L'orgue, un métier en mal de facteurs

  • L'Alsace est une terre d'orgues, avec à elle seule 1 250 instruments sur les quelque 8 000 répertoriés dans l'Hexagone
  • Avec son importante communauté protestante, la région compte nombre de villages possédant une église catholique et un temple protestant, soit mathématiquement deux fois plus d'orgues

ESCHAU, FRANCE: Un métier assuré, une technique séculaire et des missions dans le monde entier: les facteurs d'orgue sont des experts recherchés, mais en Alsace, la seule école de France qui les forme peine à attirer les vocations.

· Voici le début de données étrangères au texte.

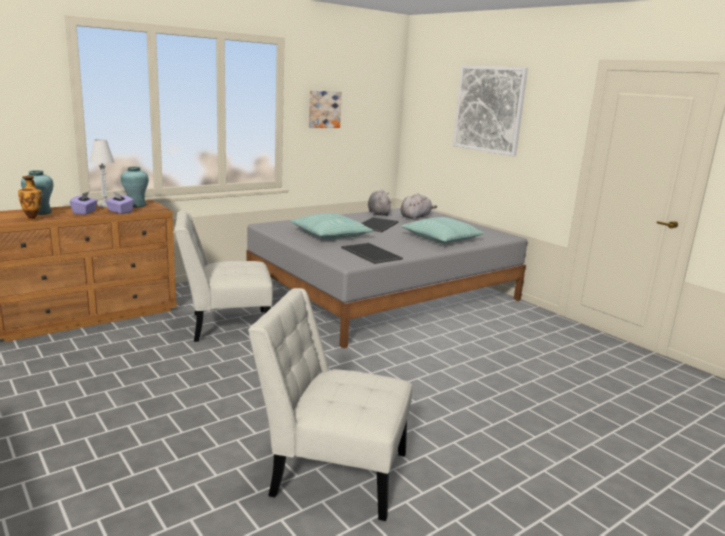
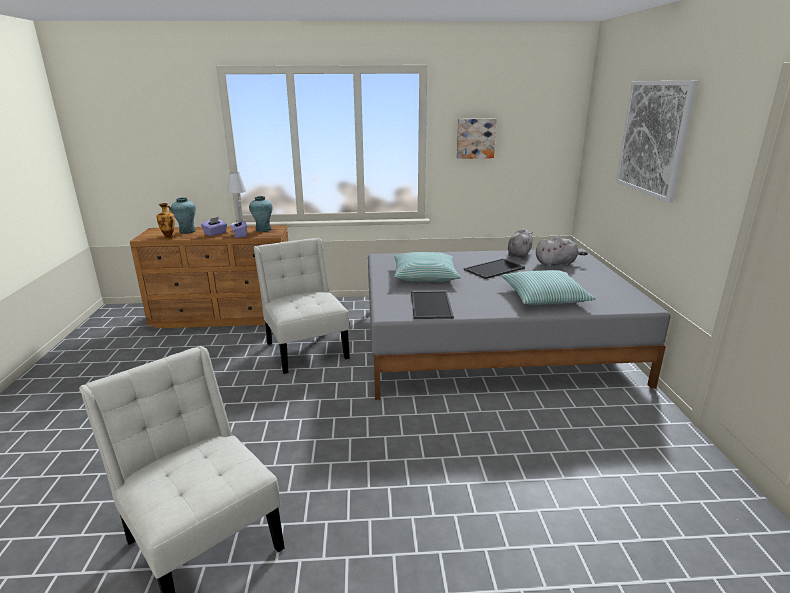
camera: 35 degrees right, 5 degrees up
(225, 325) = (306, 348): white chair -> white chair turned 45 degrees clockwise

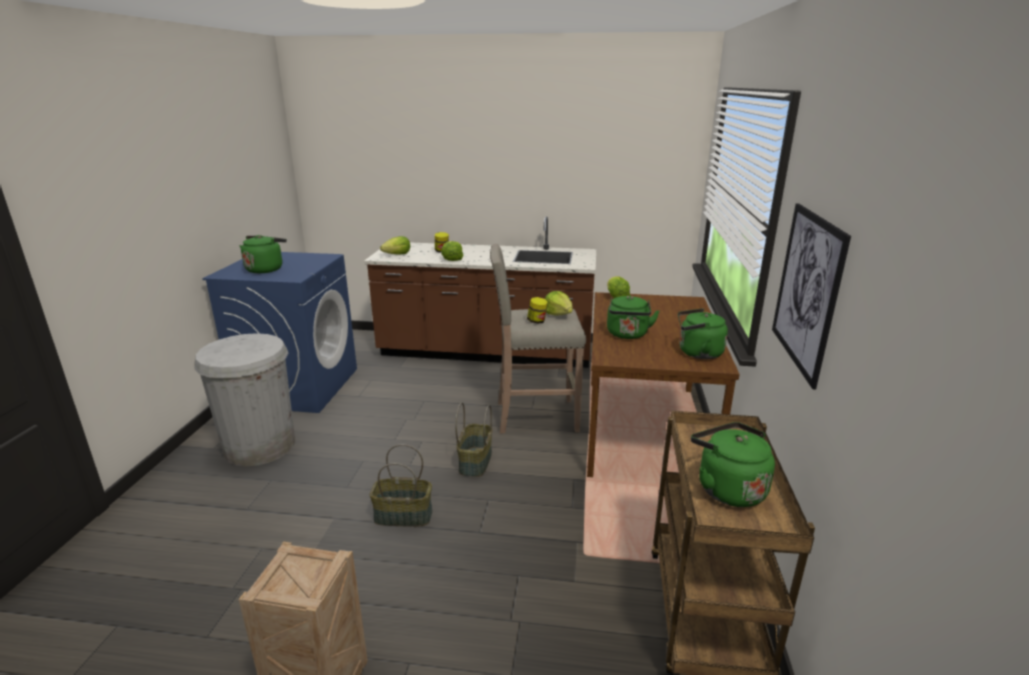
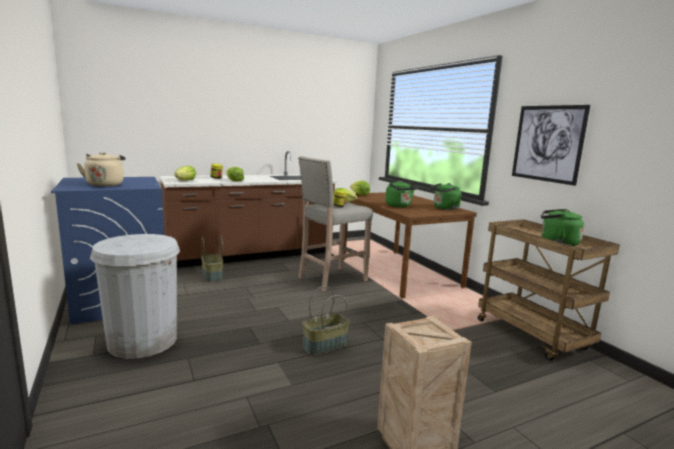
camera: 35 degrees left, 10 degrees down
(266, 269) = (105, 184): green kettle -> beige kettle
(474, 461) = (328, 308): basket -> basket (212, 276)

"Quand je dis que je suis facteur d'orgue, les gens se demandent si je travaille à La Poste", rigole Thibaut Metz, qui se forme en alternance au Centre de formation de la facture d'orgue à Eschau, près de Strasbourg dans l'est de la France.

Comme ce garçon de 24 ans, une quinzaine d'étudiants y préparent un diplôme professionnel pour apprendre à fabriquer ou à réparer des orgues. Déjà diplômé après trois années d'études, Thibaut vient de se relancer pour deux ans de formation en tuyauterie et s'entraîne à couler le métal en fusion dans l'atelier où l'on enseigne aussi l'ébénisterie et la mécanique.

Ebéniste de formation et saxophoniste par plaisir, Salomé Bonneau, 28 ans, est la seule fille de sa promotion. "Ca combine le bois et la musique: c'est le métier parfait pour moi".

L'Alsace est une terre d'orgues, avec à elle seule 1 250 instruments sur les quelque 8 000 répertoriés dans l'Hexagone. Avec son importante communauté protestante, la région compte nombre de villages possédant une église catholique et un temple protestant, soit mathématiquement deux fois plus d'orgues.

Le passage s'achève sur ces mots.